Fabrication and characterization of MgB2/SS 316L superconducting wire with amorphous boron prepared by sintering and cold rolling

Magnesium diboride (MgB₂) is proposed to be a highly efficient wire with zero resistivity. In this research, Mg powder and amorphous-boron sheathed with a stainless steel (SS) 316L tube and powder-in-tube (PIT) technique were used in order to create a cheaper and potential superconductor that could eventually replace the currently expensive price crystalline boron.
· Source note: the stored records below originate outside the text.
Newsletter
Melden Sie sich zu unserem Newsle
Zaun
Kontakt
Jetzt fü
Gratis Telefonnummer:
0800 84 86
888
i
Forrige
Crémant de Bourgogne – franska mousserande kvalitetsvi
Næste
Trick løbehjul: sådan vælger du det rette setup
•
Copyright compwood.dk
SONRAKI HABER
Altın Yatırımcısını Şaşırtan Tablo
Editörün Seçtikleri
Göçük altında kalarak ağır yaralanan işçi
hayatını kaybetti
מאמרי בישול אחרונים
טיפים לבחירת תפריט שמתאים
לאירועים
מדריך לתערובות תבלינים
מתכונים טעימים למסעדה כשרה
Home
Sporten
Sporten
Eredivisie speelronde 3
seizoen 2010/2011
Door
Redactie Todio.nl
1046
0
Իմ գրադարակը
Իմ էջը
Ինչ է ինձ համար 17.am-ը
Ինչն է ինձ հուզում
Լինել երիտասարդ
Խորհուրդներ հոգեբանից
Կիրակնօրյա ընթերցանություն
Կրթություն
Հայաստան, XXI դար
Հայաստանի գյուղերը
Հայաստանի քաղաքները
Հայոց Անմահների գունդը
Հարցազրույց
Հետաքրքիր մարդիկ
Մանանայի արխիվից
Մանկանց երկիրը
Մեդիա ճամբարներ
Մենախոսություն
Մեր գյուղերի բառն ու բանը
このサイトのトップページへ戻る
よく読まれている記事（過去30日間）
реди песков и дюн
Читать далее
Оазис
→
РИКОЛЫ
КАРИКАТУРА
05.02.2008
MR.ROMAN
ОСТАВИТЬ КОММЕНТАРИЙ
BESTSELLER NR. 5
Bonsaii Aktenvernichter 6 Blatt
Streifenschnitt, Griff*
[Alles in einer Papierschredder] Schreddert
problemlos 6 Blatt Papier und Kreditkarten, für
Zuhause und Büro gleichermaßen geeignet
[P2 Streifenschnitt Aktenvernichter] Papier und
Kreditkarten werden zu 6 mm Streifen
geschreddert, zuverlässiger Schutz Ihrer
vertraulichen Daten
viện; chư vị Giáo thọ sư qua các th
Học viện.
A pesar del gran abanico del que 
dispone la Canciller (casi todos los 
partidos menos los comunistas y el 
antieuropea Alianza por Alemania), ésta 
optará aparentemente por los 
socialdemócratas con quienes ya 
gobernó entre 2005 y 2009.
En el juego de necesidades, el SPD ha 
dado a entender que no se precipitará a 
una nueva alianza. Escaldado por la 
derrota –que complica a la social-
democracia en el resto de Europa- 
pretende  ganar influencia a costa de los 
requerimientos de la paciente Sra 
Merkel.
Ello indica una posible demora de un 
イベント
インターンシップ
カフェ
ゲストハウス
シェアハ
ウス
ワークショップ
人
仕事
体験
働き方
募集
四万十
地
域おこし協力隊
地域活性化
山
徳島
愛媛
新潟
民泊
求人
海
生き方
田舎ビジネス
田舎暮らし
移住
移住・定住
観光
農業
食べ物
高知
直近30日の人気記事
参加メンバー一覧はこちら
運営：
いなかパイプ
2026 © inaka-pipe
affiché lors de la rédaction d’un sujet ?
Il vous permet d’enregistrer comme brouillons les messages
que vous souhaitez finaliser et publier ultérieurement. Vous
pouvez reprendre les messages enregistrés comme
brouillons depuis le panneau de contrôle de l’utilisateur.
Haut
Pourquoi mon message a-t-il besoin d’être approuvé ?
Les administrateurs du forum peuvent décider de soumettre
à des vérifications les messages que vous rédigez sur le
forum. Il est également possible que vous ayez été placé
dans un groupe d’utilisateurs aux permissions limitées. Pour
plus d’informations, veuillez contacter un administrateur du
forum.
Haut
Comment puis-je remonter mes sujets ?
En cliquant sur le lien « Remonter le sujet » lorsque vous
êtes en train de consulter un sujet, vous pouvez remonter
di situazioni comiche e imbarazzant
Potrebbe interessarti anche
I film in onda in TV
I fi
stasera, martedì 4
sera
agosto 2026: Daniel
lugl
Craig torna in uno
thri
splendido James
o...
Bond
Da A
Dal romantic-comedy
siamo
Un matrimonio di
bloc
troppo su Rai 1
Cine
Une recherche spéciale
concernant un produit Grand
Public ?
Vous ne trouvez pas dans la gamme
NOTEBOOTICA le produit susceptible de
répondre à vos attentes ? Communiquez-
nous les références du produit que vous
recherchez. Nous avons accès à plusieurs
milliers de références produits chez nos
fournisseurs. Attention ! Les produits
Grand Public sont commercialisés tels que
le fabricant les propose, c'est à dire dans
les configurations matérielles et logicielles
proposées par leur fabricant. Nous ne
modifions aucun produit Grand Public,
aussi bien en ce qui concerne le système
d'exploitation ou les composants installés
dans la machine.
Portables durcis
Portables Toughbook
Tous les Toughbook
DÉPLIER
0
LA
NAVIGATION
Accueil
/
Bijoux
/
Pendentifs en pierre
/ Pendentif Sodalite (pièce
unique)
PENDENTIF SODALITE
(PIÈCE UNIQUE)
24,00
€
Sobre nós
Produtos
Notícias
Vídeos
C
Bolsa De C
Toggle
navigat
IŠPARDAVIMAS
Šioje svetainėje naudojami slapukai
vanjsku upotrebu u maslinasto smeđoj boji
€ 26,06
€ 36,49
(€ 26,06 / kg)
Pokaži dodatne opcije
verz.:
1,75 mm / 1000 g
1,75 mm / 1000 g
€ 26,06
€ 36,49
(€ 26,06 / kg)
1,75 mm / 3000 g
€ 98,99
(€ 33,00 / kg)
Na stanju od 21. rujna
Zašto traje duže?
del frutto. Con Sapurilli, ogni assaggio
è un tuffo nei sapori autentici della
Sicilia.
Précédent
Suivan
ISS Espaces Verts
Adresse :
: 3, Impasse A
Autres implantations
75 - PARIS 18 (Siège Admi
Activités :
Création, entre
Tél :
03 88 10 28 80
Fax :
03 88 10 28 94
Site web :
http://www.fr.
Mixed powder was put into SS 316L tube and compacted to avoid oxidation while being sintered at a temperature of 800 °C for one hour, prior to cold rolling with various size reduction. X-ray diffraction (XRD), scanning electron microscopy (SEM), and cryogenic magnet characterization were used to evaluate the crystal structures, surface morphology, and resistivity versus temperature and SQUID measurement for all samples. The XRD analysis revealed that the majority of the MgB₂ phase was produced accompanied with a small quantity of MgO and Fe phases. The results of the SEM showed particle agglomeration in the sample’s morphology. It has been found that using the size reduction up to 60 % in the cold rolling step, the critical temperature (Tc) onset of the resulting MgB₂ was calculated to be 39.25 and 39.44 K, respectively. This results reveal that the fabrication of the superconducting wire can be realized using a more economic raw material and process.